■ **Task description**:
From the entries below, please output exactly the lines starting at the one containing "focal_35mm: 26" and ending at the one containing "f_number: 2.4", both included.

■ **Data in this exercise**:
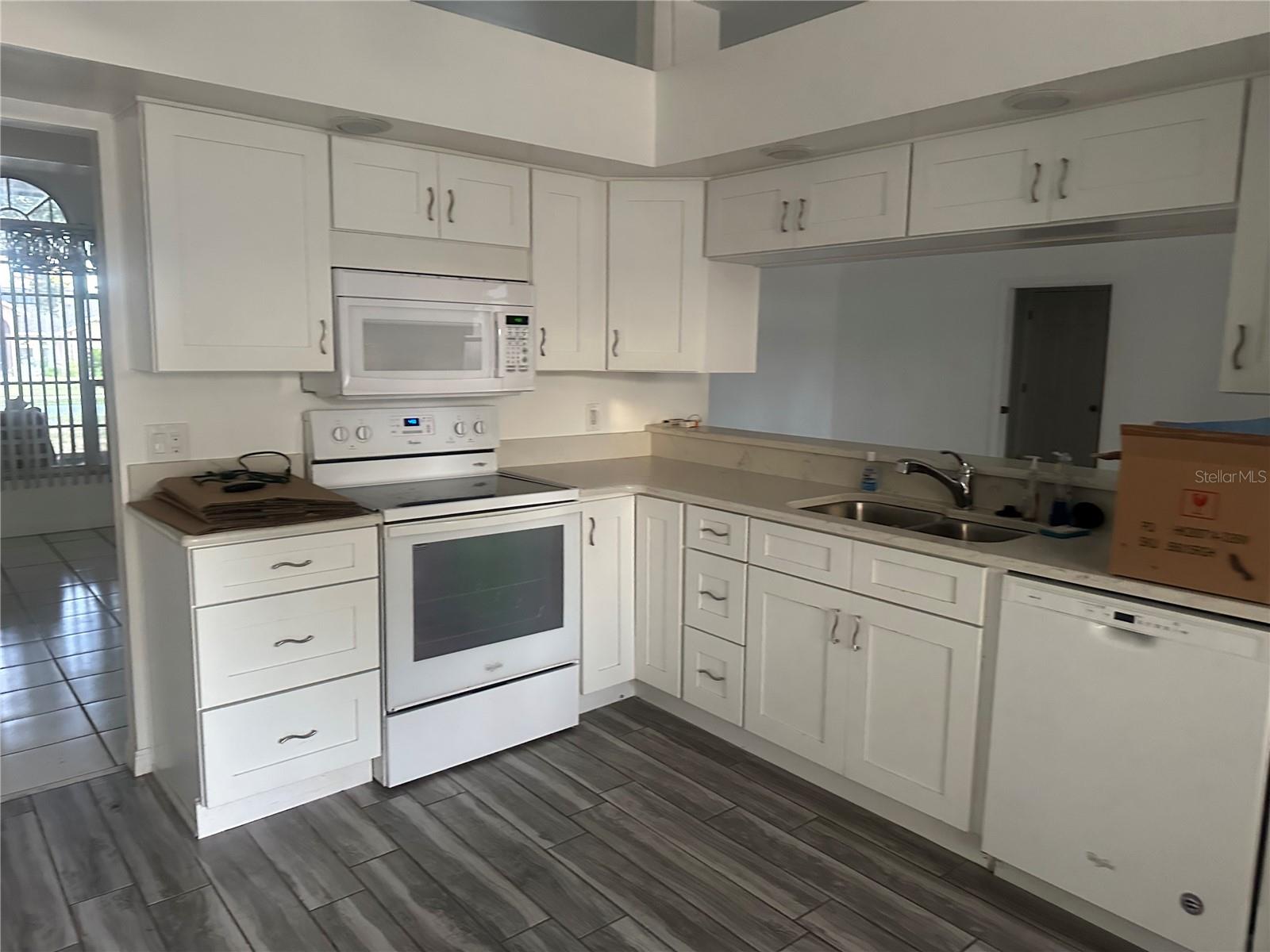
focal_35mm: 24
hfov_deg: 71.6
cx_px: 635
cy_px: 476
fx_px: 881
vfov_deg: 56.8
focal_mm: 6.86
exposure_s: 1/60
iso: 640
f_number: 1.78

* * *

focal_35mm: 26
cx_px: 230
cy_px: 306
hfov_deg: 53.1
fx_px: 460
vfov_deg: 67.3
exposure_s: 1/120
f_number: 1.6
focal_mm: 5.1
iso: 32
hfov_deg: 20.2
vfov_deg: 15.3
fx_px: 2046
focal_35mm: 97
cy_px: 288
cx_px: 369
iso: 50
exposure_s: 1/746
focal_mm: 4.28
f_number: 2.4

...

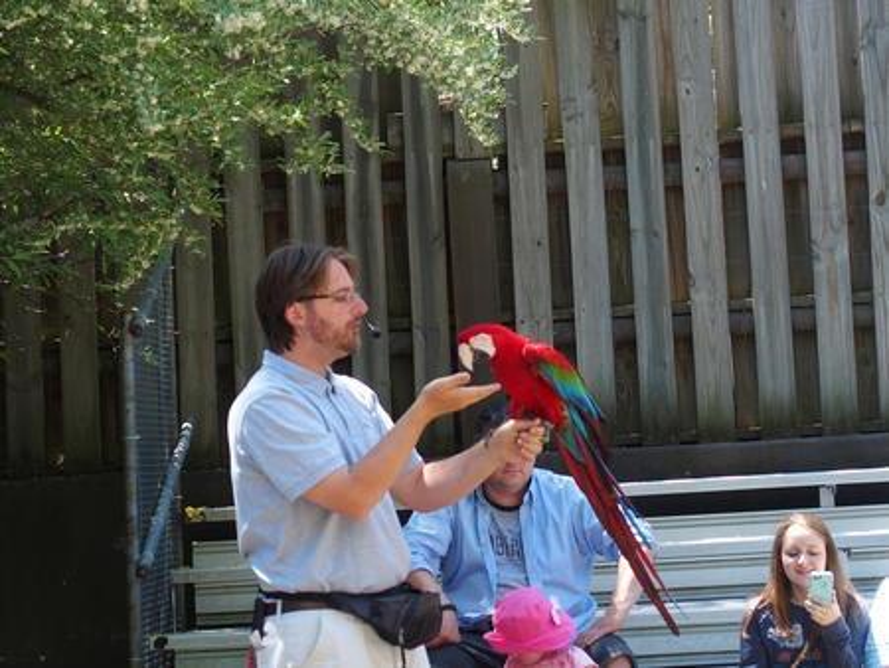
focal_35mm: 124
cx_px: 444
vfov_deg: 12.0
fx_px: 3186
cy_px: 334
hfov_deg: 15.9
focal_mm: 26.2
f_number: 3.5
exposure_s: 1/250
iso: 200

■ **Solution to this exercise**:
focal_35mm: 26
cx_px: 230
cy_px: 306
hfov_deg: 53.1
fx_px: 460
vfov_deg: 67.3
exposure_s: 1/120
f_number: 1.6
focal_mm: 5.1
iso: 32
hfov_deg: 20.2
vfov_deg: 15.3
fx_px: 2046
focal_35mm: 97
cy_px: 288
cx_px: 369
iso: 50
exposure_s: 1/746
focal_mm: 4.28
f_number: 2.4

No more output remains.